## Problem
In the listing below, pick out lines with "drag".

## Collected material
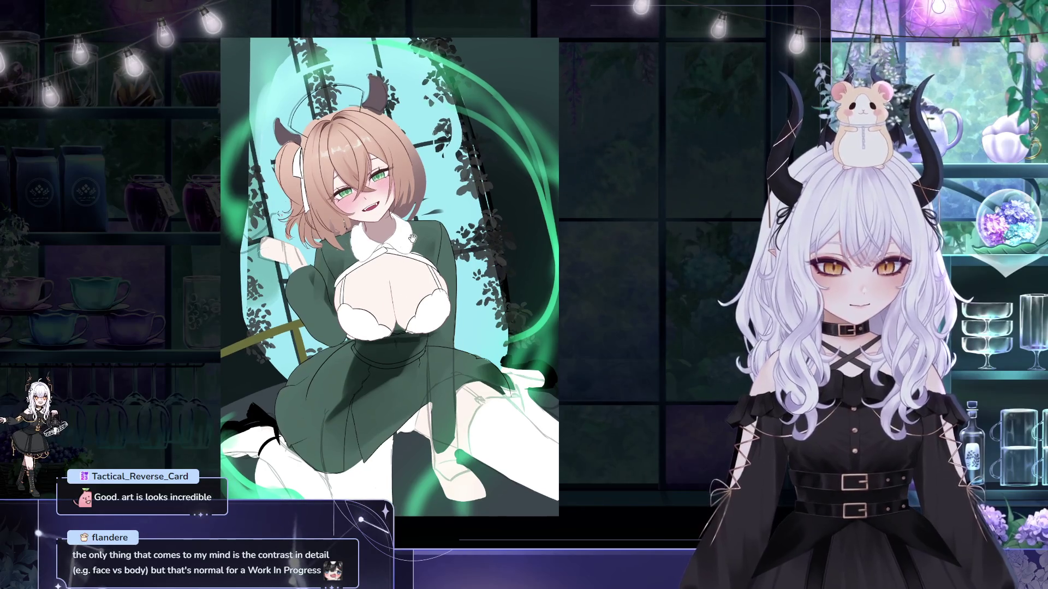
key(minus)
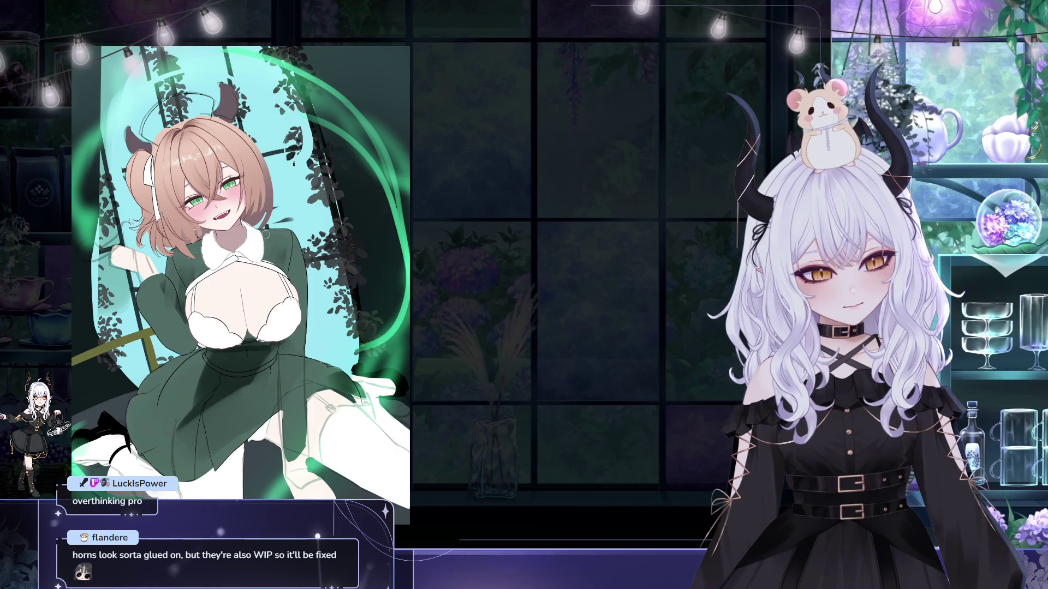
drag(295, 129, 344, 139)
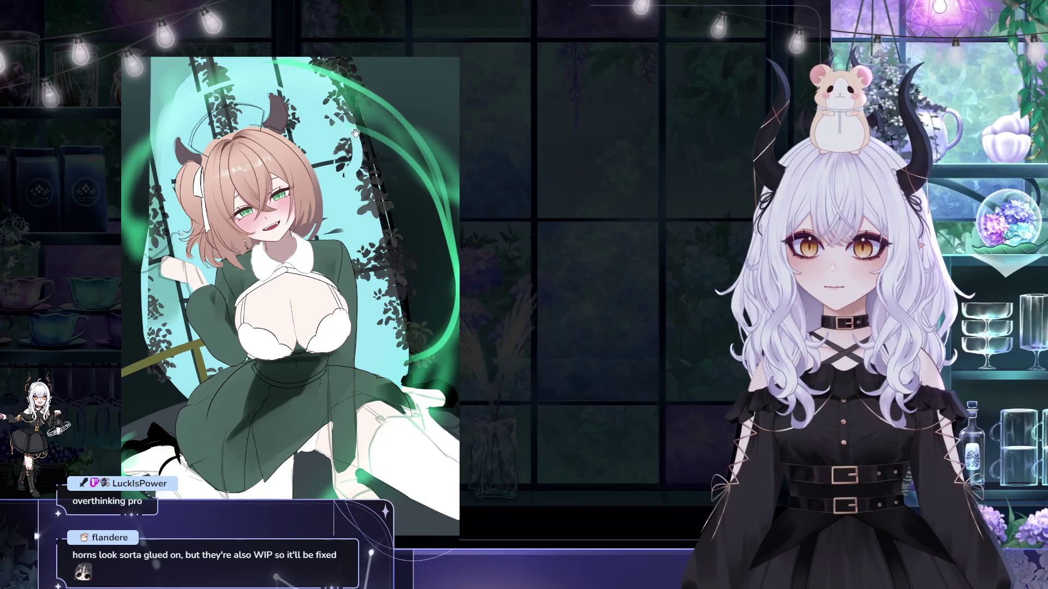
drag(310, 116, 351, 143)
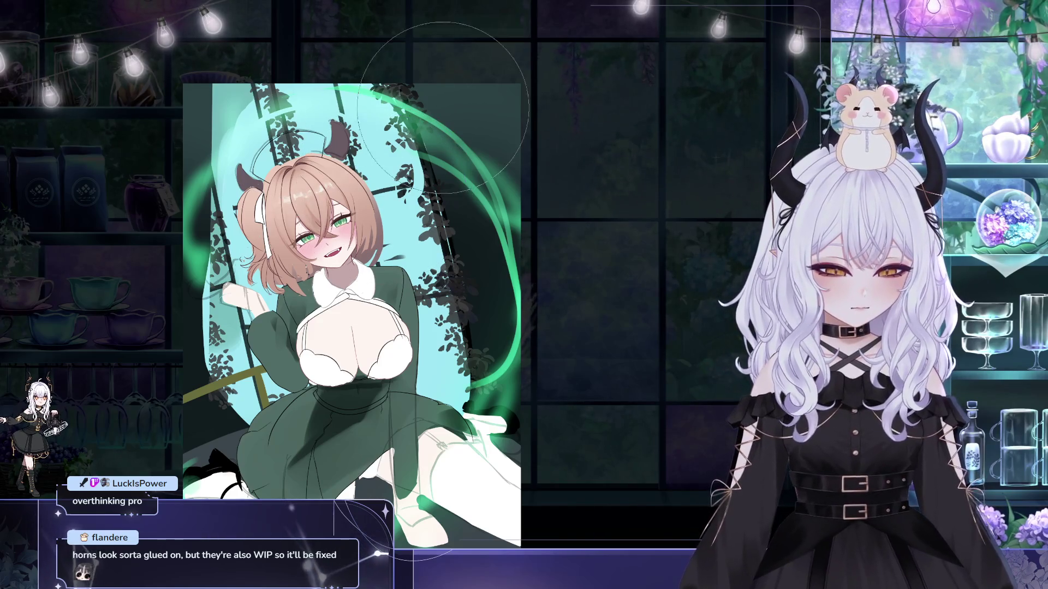
drag(480, 76, 507, 89)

## Response to the task
drag(295, 129, 344, 139)
drag(310, 116, 351, 143)
drag(480, 76, 507, 89)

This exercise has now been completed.